Introduction This study aims to understand the impact of HIV/AIDS related issues on the lives of teenagers and young people, activists from the “National network of teenagers and young people living with HIV/AIDS (RNAJVHA) and the State network of teenagers and young people living with HIV/AIDS of Rio de Janeiro (REAJVHA-RJ)”.
Methods The methodology used was qualitative research through the narratives of life stories giving voice to young people living with HIV, infected by HIV transmission (horizontal and vertical), which are part of the construction of the Social activism of the 3rd. Phase of the epidemic, post-universal and free access to public health treatments, a successful policy promoted by the Ministry of Health, provided by the Unified Health System (SUS).

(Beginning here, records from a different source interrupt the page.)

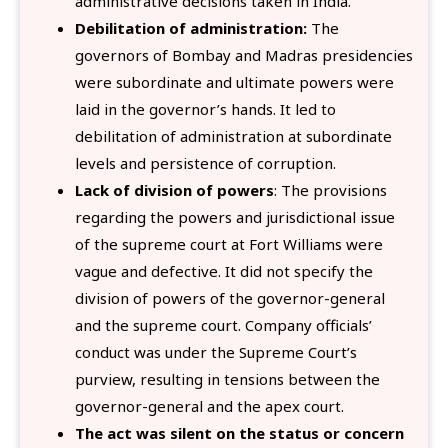
administrative decisions taken in India.
Debilitation of administration:
The
governors of Bombay and Madras presidencies
were subordinate and ultimate powers were
laid in the governor’s hands. It led to
debilitation of administration at subordinate
levels and persistence of corruption.
Lack of division of powers
: The provisions
regarding the powers and jurisdictional issue
of the supreme court at Fort Williams were
vague and defective. It did not specify the
division of powers of the governor-general
and the supreme court. Company officials’
conduct was under the Supreme Court’s
purview, resulting in tensions between the
governor-general and the apex court.
The act was silent on the status or concern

Results We seek to understand: feelings, motivations, processes of composition and recomposition of identities, health risk management, relationship with social networks, integration of individual history in the broader collective history of the social movement, In an effort to expand opportunities to understand and reflect on the impact of the HIV/AIDS epidemic on their lives as teenagers and young people who are part of National Network. To reconstruct the individual historical experiences of their lives and cultures, to identify the moments of these adolescents and young people before and after their entry into youth activism, and to identify the moments of confronting the facts of life as positive HIV serology. We analyse the movements present in the social life and in the existence of teenagers and young people who exercise their role as actors/authors of their own life histories.
Conclusion Young people bring the proposal of an emergence of activism and a public health more integrated in the care and not only in the control of the disease. They want spaces to be heard and to be able to speak about their experiences, understanding that only in this way can they build their own life trajectory in this society in which discrimination and disinformation in HIV/AIDS are preponderant factors.